Becoming self-reliant in post-covid19 era

The Editor: I have seen a statement in the Times of India, May 12, reporting Prime Minister Narendra Modi’s address to his fellow citizens, “Coronavirus: Let’s resolve to make India self-reliant.”

I believe that there is a message there for us in the nation (and region).

The statement is significant because, since Independence, India has been on a growth path. Despite problems such as massive inequality, as well as communal, religious and ethnic tensions, not to mention severe disruption caused by natural disasters, successive administrations have been guiding India toward becoming a world power.

India’s agricultural output is phenomenal. India is the largest producer of milk with 18 % of world production, second largest producer of rice, over 100 million metric tonnes, wheat over 90 million tonnes, sugar 25 million tonnes, fruits and vegetables over 200 million metric tonnes. India is also the largest producer of cotton with a production of 6.51 million tonnes of the fibre.

It is unrivalled in many aspects of science and technology. Its telecommunication industry is the world’s second largest. It is the world’s tenth-largest oil producer and the third-largest oil consumer. India is a space power. Its first aircraft to Mars entered Mars’ orbit years ago.

And don’t talk about soft power specifically Bollywood and cricket.

Nonetheless faced with the covid19 pandemic the Indian Prime Minister finds it necessary to rally India toward self-reliance.

I do not expect that every word PM Modi says is relevant to TT. But there are some things which we already know. For a start, we already have government’s files laden with developmental ideas.

PM Modi’s call for India’s self-reliance, would be founded on five pillars: economy, infrastructure, systems, demography and demand. Where economy was concerned. Modi said “we do not have to make incremental change but have to build an economy that takes quantum jumps.”

The focus of the economy would be on cottage and village industries and the micro, small and medium enterprises sector.

He has urged India to buy and endorse local products.

“Every Indian must become vocal for local. Besides using the local goods, every Indian must also publicise them.”
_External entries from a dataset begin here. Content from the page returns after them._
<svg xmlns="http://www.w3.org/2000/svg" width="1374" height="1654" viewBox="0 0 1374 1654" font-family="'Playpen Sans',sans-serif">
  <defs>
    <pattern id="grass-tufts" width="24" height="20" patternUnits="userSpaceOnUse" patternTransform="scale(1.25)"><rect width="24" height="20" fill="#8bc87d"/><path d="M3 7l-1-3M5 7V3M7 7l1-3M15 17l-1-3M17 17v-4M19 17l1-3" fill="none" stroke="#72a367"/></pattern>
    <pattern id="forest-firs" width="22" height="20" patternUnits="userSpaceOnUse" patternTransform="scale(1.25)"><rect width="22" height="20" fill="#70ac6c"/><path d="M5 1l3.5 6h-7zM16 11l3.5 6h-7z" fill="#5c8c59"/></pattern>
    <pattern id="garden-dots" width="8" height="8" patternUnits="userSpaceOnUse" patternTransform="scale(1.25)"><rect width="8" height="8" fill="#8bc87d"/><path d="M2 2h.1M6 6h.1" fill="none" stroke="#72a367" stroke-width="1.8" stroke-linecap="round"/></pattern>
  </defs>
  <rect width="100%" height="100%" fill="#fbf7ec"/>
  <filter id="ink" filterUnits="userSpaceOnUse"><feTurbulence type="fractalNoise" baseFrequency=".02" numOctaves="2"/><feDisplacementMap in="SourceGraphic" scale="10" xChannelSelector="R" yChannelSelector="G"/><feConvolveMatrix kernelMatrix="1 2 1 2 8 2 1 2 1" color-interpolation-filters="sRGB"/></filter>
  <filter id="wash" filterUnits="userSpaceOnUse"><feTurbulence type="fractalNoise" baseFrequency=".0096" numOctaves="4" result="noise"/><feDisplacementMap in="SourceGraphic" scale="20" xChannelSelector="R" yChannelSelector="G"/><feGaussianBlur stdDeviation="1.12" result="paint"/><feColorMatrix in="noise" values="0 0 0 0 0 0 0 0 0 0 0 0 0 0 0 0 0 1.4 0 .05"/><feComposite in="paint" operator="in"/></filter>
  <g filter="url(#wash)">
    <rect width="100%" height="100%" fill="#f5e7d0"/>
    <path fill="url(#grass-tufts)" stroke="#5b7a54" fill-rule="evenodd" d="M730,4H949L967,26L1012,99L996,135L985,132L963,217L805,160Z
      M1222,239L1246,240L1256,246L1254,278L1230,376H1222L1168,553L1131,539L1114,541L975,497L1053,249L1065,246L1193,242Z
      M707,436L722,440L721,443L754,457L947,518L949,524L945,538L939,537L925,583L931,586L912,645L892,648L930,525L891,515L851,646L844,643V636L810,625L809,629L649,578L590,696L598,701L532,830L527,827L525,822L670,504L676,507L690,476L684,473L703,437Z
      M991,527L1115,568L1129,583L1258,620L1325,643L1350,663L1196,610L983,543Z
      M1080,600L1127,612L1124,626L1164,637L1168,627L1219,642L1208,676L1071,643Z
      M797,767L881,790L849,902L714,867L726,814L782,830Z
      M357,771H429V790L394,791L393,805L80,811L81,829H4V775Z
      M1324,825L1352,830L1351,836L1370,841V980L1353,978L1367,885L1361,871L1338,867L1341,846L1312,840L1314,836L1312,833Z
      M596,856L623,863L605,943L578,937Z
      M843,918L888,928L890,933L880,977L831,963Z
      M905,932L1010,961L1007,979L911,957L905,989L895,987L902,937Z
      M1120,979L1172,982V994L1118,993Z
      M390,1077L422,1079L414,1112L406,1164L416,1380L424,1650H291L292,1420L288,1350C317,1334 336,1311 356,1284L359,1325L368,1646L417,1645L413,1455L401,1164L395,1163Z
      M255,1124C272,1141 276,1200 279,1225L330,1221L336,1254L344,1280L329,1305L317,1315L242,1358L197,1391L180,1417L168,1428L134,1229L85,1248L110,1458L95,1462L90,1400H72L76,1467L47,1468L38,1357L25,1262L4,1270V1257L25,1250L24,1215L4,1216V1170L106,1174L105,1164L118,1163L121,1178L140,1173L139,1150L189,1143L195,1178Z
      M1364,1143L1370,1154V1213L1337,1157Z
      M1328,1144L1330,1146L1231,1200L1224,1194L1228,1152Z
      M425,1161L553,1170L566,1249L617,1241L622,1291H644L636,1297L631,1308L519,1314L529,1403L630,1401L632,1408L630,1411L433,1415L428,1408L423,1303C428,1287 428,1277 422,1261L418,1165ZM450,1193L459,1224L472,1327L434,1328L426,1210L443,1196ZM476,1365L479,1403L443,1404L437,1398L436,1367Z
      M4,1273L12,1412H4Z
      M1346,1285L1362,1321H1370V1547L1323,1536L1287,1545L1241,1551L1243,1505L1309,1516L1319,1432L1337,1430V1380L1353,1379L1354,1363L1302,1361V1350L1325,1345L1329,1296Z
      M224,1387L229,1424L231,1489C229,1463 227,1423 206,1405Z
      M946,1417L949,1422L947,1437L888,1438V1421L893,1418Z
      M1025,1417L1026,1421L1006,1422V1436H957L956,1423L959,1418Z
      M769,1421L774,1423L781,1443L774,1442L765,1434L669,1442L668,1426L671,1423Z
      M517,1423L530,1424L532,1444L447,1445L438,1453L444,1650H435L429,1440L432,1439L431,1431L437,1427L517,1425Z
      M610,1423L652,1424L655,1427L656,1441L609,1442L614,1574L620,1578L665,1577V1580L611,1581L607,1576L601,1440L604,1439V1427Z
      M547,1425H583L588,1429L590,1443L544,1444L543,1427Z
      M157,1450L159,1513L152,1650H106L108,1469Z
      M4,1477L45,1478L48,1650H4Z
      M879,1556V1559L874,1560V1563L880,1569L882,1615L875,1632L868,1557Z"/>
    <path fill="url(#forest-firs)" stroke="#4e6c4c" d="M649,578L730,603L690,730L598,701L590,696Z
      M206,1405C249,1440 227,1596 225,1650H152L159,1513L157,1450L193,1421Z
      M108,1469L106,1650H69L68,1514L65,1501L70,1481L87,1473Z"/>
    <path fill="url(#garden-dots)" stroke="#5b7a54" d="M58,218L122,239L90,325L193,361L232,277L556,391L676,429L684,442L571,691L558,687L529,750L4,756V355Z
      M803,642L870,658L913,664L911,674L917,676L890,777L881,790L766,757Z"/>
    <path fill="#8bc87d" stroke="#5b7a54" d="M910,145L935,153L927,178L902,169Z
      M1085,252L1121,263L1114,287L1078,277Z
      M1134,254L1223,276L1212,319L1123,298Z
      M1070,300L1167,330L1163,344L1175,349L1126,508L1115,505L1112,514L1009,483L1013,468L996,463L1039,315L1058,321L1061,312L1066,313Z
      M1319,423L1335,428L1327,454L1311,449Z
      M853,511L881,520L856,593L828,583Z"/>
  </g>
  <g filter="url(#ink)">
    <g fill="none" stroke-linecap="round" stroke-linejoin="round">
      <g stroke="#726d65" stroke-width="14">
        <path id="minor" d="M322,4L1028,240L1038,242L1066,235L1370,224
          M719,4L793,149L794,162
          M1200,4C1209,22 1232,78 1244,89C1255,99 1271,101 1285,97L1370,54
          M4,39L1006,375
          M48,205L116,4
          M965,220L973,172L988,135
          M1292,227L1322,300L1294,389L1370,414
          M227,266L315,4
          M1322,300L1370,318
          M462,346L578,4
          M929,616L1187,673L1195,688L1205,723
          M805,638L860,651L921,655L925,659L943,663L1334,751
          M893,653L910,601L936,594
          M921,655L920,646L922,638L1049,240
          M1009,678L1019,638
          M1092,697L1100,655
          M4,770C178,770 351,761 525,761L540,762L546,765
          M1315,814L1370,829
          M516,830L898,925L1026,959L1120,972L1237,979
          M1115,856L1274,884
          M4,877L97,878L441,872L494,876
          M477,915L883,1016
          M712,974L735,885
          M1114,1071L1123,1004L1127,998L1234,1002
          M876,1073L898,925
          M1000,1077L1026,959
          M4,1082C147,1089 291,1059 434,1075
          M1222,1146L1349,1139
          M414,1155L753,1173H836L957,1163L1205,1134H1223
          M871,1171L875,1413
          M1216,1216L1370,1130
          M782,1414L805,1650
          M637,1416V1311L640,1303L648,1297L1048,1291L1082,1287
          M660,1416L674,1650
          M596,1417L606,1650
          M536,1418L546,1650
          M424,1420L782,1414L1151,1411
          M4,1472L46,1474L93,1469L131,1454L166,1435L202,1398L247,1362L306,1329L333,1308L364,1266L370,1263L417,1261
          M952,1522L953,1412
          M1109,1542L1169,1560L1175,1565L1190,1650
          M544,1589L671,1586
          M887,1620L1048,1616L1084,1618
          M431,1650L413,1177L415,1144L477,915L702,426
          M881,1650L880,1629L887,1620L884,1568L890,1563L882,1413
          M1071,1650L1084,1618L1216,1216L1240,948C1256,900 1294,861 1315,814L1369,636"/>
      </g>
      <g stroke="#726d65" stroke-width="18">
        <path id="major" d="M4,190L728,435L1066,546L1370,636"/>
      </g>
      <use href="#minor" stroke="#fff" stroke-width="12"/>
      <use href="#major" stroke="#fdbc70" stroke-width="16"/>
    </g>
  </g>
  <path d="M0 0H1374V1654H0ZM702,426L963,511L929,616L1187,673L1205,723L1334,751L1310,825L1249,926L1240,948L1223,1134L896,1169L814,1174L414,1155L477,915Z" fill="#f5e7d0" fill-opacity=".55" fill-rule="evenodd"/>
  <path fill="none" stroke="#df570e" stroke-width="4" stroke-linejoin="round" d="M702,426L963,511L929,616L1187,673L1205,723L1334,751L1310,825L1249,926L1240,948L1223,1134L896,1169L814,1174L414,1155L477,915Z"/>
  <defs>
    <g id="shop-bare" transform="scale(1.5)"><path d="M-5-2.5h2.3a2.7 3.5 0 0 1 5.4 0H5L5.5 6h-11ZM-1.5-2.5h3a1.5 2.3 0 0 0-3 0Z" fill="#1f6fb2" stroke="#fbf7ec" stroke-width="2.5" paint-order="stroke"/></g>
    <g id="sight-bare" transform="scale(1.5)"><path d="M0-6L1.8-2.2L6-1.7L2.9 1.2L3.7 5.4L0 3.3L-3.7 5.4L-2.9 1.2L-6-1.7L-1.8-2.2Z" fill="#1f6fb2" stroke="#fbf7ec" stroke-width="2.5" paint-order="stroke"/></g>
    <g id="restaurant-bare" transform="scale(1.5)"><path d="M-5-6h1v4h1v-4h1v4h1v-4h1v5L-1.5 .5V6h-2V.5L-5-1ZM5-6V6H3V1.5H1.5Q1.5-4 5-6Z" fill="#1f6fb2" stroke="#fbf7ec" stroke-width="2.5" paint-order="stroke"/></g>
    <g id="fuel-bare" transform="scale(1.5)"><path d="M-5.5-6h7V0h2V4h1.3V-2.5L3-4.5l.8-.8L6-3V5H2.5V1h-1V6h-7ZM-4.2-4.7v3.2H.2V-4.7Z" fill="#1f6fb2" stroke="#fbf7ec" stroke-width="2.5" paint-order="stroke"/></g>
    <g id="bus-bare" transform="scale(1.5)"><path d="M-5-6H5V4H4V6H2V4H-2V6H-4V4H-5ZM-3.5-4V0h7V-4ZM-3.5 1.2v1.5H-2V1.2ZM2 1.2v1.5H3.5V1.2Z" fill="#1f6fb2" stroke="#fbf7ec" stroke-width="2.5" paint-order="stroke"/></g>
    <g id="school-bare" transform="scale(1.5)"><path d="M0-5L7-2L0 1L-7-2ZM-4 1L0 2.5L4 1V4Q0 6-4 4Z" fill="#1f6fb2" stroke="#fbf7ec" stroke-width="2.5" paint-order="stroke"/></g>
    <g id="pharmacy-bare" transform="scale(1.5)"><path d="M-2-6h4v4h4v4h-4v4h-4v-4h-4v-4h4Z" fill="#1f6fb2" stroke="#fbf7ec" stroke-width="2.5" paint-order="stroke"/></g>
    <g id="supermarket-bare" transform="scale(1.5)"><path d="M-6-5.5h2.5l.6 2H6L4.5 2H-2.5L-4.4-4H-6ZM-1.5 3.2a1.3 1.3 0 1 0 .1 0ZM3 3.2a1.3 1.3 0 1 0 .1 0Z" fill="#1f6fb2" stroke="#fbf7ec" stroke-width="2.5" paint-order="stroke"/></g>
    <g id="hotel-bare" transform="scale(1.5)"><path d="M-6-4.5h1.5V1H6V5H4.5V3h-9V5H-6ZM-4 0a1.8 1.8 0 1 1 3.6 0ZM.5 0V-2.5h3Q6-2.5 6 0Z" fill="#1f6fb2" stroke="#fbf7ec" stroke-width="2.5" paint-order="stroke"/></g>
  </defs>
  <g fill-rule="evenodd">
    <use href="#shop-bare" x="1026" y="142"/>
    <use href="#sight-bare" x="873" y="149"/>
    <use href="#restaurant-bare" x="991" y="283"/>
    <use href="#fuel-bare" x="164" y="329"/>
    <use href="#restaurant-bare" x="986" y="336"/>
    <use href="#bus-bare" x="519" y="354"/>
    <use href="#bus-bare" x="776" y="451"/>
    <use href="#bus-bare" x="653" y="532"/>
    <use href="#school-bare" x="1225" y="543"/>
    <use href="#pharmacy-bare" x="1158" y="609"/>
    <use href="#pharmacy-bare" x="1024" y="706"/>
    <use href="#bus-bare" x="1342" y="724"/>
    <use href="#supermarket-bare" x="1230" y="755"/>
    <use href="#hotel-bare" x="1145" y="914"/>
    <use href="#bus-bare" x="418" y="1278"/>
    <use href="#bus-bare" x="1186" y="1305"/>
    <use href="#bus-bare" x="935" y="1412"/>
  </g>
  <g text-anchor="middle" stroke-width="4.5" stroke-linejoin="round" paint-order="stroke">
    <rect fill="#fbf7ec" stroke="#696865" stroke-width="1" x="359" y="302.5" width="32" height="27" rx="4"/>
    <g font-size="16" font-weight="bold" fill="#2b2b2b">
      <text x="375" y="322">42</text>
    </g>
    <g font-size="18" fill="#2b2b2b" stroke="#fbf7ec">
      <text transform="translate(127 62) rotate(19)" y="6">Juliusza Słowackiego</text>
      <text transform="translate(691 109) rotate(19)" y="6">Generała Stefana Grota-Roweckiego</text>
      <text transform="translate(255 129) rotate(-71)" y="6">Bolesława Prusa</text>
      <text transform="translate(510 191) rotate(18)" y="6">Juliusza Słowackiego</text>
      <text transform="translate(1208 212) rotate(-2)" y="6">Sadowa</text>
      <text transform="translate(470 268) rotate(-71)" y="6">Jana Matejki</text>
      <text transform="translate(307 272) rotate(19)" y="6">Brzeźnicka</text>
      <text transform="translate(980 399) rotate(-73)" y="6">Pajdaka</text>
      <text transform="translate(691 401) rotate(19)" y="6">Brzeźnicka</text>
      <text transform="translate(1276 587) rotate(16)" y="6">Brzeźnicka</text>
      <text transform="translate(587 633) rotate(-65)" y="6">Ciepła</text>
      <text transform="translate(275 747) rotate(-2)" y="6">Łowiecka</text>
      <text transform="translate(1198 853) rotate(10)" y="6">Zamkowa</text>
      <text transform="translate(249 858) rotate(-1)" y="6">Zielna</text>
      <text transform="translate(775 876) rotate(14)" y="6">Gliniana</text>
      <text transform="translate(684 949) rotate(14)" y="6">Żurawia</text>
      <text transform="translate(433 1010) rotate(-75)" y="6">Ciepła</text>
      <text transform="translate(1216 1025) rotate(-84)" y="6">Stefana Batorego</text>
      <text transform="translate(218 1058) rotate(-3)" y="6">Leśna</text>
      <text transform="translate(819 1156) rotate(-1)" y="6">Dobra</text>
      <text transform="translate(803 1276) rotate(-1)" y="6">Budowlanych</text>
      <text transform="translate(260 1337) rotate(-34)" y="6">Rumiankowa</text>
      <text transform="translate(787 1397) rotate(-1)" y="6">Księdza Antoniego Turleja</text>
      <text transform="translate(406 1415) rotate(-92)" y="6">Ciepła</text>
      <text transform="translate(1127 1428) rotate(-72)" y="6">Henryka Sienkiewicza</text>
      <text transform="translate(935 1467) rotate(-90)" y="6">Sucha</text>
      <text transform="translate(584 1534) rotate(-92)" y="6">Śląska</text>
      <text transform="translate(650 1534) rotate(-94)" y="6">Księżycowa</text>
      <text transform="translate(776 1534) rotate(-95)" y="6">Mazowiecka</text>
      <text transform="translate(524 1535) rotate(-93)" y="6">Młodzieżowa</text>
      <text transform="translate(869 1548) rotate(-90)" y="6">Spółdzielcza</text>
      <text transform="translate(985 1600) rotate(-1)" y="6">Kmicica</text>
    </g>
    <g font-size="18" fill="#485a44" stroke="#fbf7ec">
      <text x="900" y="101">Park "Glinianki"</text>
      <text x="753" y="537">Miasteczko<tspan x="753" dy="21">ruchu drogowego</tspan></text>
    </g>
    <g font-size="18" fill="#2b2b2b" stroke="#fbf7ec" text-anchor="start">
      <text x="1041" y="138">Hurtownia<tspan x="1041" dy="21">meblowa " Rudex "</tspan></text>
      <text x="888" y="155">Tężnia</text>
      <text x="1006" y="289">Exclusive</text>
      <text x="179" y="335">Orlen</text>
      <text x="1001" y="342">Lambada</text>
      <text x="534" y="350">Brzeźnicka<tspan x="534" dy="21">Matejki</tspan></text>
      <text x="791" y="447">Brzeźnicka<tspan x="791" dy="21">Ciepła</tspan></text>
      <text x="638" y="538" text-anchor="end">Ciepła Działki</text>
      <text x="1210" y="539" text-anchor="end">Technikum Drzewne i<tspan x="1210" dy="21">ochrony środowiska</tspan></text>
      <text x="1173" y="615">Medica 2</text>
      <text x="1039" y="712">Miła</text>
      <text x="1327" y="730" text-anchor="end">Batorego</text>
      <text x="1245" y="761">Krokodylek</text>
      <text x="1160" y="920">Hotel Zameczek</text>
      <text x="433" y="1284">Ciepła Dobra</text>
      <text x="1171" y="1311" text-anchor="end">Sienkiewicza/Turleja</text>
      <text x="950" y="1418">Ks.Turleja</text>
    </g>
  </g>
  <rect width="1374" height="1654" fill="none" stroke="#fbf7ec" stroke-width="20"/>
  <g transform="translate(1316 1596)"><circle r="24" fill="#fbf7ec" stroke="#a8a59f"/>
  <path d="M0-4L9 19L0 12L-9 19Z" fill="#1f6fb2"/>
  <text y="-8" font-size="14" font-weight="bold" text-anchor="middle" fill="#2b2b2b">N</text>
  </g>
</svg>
He said one should get happiness in what is under their control.

“Self-reliance also empowers us besides giving us happiness.”

Nothing that Modi has stated should be strange to TT. We had our Grow More Food campaign during WW II. There were buy local jamborees complete with calypso competitions and floats during Carnivals in the 60s and 70s. The PNM was heavily-involved in it together with the Manufacturers’ Association.

We have innumerable examples of self-reliance. Peasant agriculture among Africans and Indians in Trinidad, as well as in Tobago, the development of the steelband, the establishment of private schools when the State was not providing them.

In “The Peoples Declaration of Policy for the Development of a New Trinidad & Tobago” (The Blue Book) NJAC wrote about the machinery and method of shaping consumption values.

“The dominance of the US in creating tastes in the society is both harmful culturally, because it robs us of thought and creativity in an important area of life, and harmful economically, because it increases our dependence on imports and stifles the potential of the domestic economy. Resources are wasted because there is no demand for what we can produce ourselves.”

“It is only by serious self-analysis and coming to terms with reality on the part of the people that anything can be done to changing the situation.”

Effective leadership is at the heart of the problem. We have to take ourselves in hand, study what we have accomplished, turn the nation in on itself, step by step, over a time, so that we become “vocal for local.”

We must become passionate advocates for TT’s self-reliance as PM Modi has suggested to India.